Murphy also stressed Tuesday his goal of legalizing recreational marijuana, which he says would generate $300 million in annual revenue. His efforts to advance the legalization of cannabis has met some resistance, with some lawmakers asking for more time to study the issue that could potentially delay its implementation after the 2019 fiscal year takes effect.

Murphy’s proposal to increase the sales tax to 7% came after Nuveen Asset Management released a report saying that a new 6.625% reduced sales tax that took effect on Jan. 1 “endangers” annual pension funding gains.

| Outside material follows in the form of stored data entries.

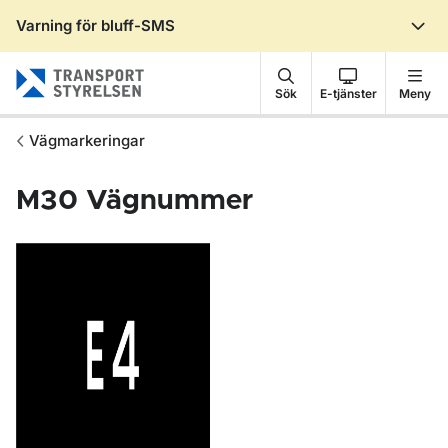
Varning för bluff-SMS
Gå till sidans innehåll
Sök
E-tjänster
Meny
Vägmarkeringar
M30
Vägnummer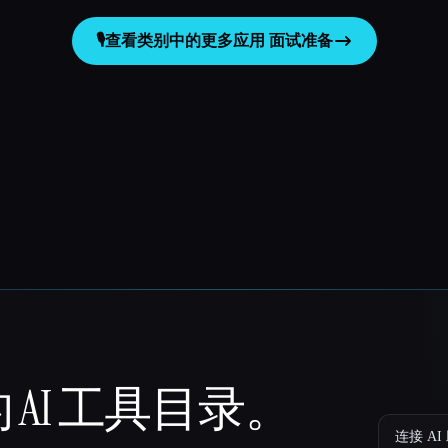
🎙️
查看类别中的更多应用
面试准备
 AI 工具目录。
连接 AI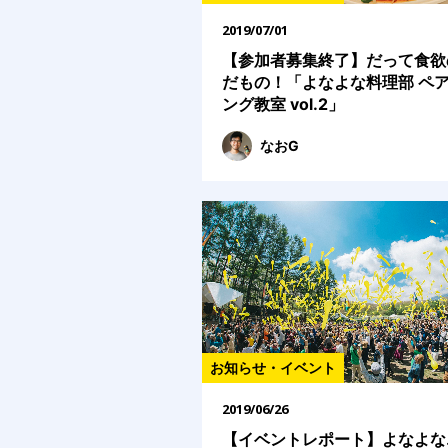
2019/07/01
【参加者募集終了】だって食欲
だもの！「よなよな料理部 ペ
ング教室 vol.2」
なおG
お知らせ・イベント
2019/06/26
【イベントレポート】よなよな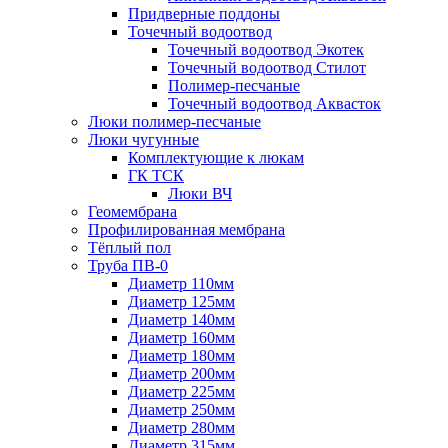
Придверные поддоны
Точечный водоотвод
Точечный водоотвод Экотек
Точечный водоотвод Стилот
Полимер-песчаные
Точечный водоотвод Аквасток
Люки полимер-песчаные
Люки чугунные
Комплектующие к люкам
ГК ТСК
Люки ВЧ
Геомембрана
Профилированная мембрана
Тёплый пол
Труба ПВ-0
Диаметр 110мм
Диаметр 125мм
Диаметр 140мм
Диаметр 160мм
Диаметр 180мм
Диаметр 200мм
Диаметр 225мм
Диаметр 250мм
Диаметр 280мм
Диаметр 315мм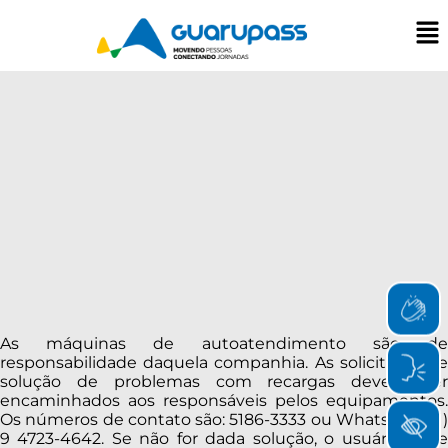
As máquinas de autoatendimento são de
responsabilidade daquela companhia. As solicitações e
solução de problemas com recargas devem ser
encaminhados aos responsáveis pelos equipamentos.
Os números de contato são: 5186-3333 ou WhatsApp (11)
9 4723-4642. Se não for dada solução, o usuário deve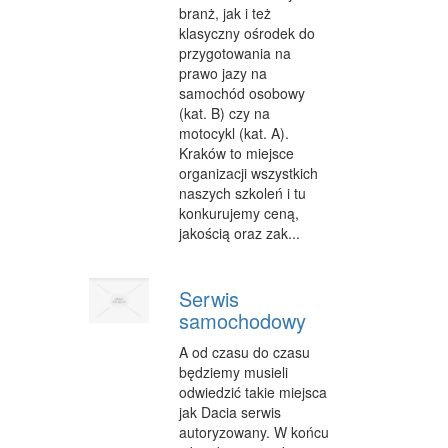
branż, jak i też
FABRYKACJA
klasyczny ośrodek do
przygotowania na
INFORMATYCZNE
prawo jazy na
samochód osobowy
RESTAURACJE, CATERING
(kat. B) czy na
motocykl (kat. A).
FOTOGRAFIA
Kraków to miejsce
organizacji wszystkich
ADWOKACI, PORADY PRAWNE
naszych szkoleń i tu
konkurujemy ceną,
SPRZĄTANIE, PORZĄDKOWANIE
jakością oraz zak...
SERWIS
OPIEKA
Serwis
samochodowy
INNE USŁUGI
A od czasu do czasu
NOCLEGI
będziemy musieli
odwiedzić takie miejsca
HOTELE I NOCLEGI
jak Dacia serwis
autoryzowany. W końcu
PODRÓŻE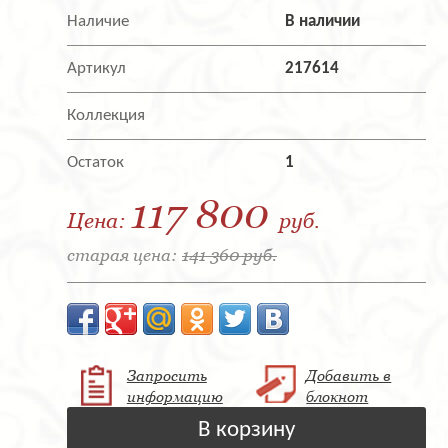
Наличие
В наличии
Артикул
217614
Коллекция
Остаток
1
117 800
Цена:
руб.
старая цена:
141 360 руб.
Запросить
Добавить в
информацию
блокнот
В корзину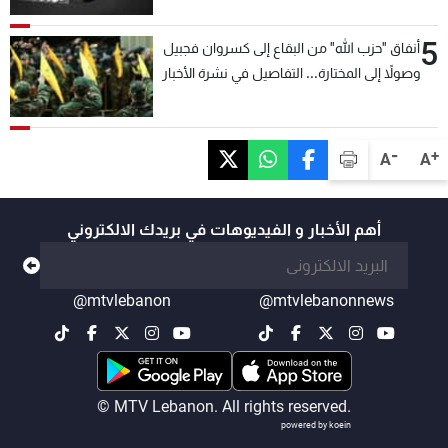
5
أنفاق "حزب الله" من البقاع إلى كسروان فجبيل
وصولاً إلى المختارة... التفاصيل في نشرة الأخبار
بعد قليل
-
+
A
A
أهم الأخبار و الفيديوهات في بريدك الالكتروني
@mtvlebanon
@mtvlebanonnews
© MTV Lebanon. All rights reserved.
powered by koein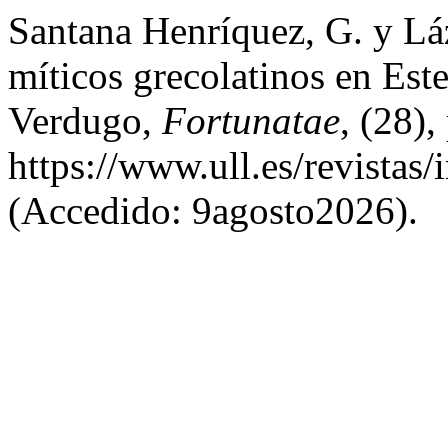
Santana Henríquez, G. y Lá
míticos grecolatinos en Est
Verdugo,
Fortunatae
, (28)
https://www.ull.es/revistas
(Accedido: 9agosto2026).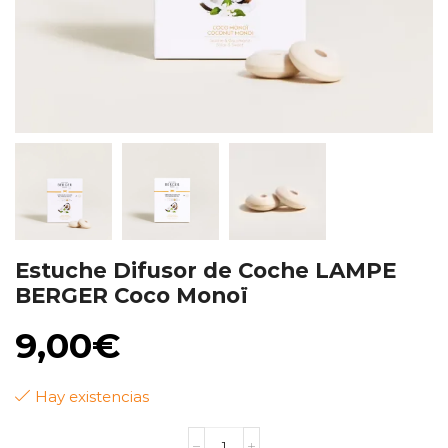
Estuche Difusor de Coche LAMPE
BERGER Coco Monoï
9,00
€
Hay existencias
Estuche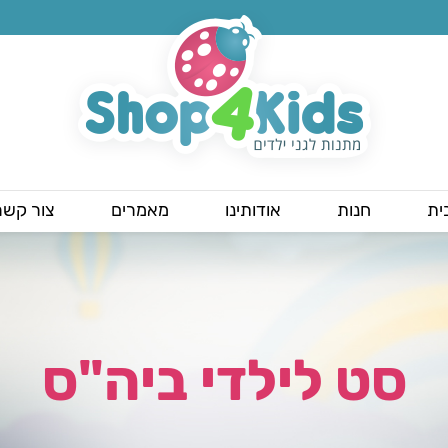
ית
חנות
אודותינו
מאמרים
צור קשר
סט לילדי ביה"ס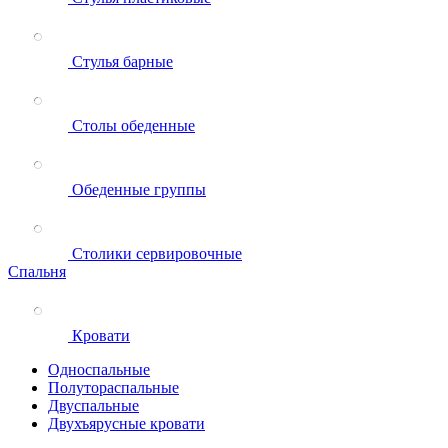
Стулья барные
Столы обеденные
Обеденные группы
Столики сервировочные
Спальня
Кровати
Односпальные
Полутораспальные
Двуспальные
Двухъярусные кровати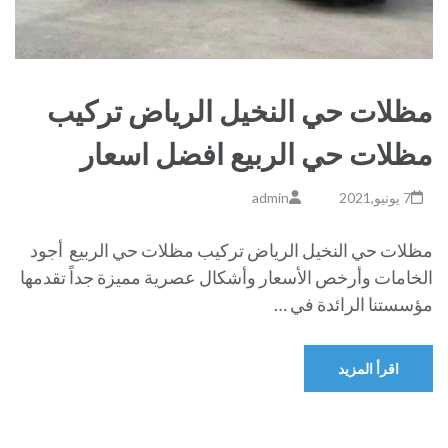
مظلات حي النخيل الرياض تركيب
مظلات حي الربيع افضل اسعار
7 يونيو,2021
admin
مظلات حي النخيل الرياض تركيب مظلات حي الربيع أجود
الخامات وأرخص الأسعار وأشكال عصرية مميزة جداً تقدمها
مؤسستنا الرائدة في …
اقرأ المزيد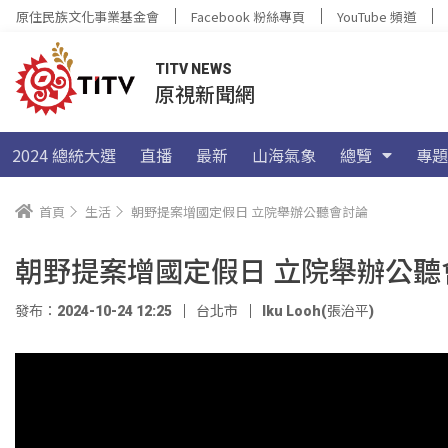
原住民族文化事業基金會
Facebook 粉絲專頁
YouTube 頻道
TITV NEWS
原視新聞網
2024 總統大選
直播
最新
山海氣象
總覽
專題
首頁
生活
朝野提案增國定假日 立院舉辦公聽會討論
朝野提案增國定假日 立院舉辦公聽
發布：2024-10-24 12:25
台北市
Iku Looh(張治平)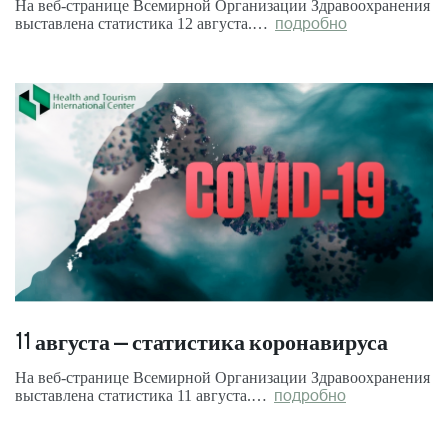
На веб-странице Всемирной Организации Здравоохранения
выставлена статистика 12 августа.…
подробно
11 августа – статистика коронавируса
На веб-странице Всемирной Организации Здравоохранения
выставлена статистика 11 августа.…
подробно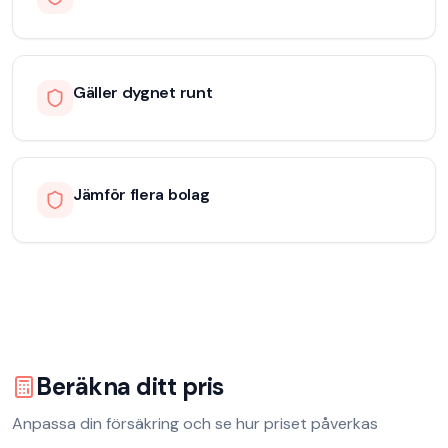
Gäller dygnet runt
Jämför flera bolag
Beräkna ditt pris
Anpassa din försäkring och se hur priset påverkas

State officials have estimated that by the 2021 fiscal year, its general fund would receive $1 billion less in revenue from the tax reductions, which Nuveen said will be a barrier toward the state’s plan of getting back to a fully funded pension system for the 2023 fiscal year.

“The governor’s campaign goals such as instituting tuition-free community college and increasing funding for school districts will compete with rising pension costs,” said Nuveen senior research analyst Kristen DeJong in her report. “Should the state deviate from its planned pension funding increases, it would likely result in its credit rating falling into the BBB range.”

Murphy said only 1% of the proposed budget is comprised of one-shot revenues. He has until June 30 to get a spending plan approved by the legisalture before the 2019 fiscal year commences on July 1.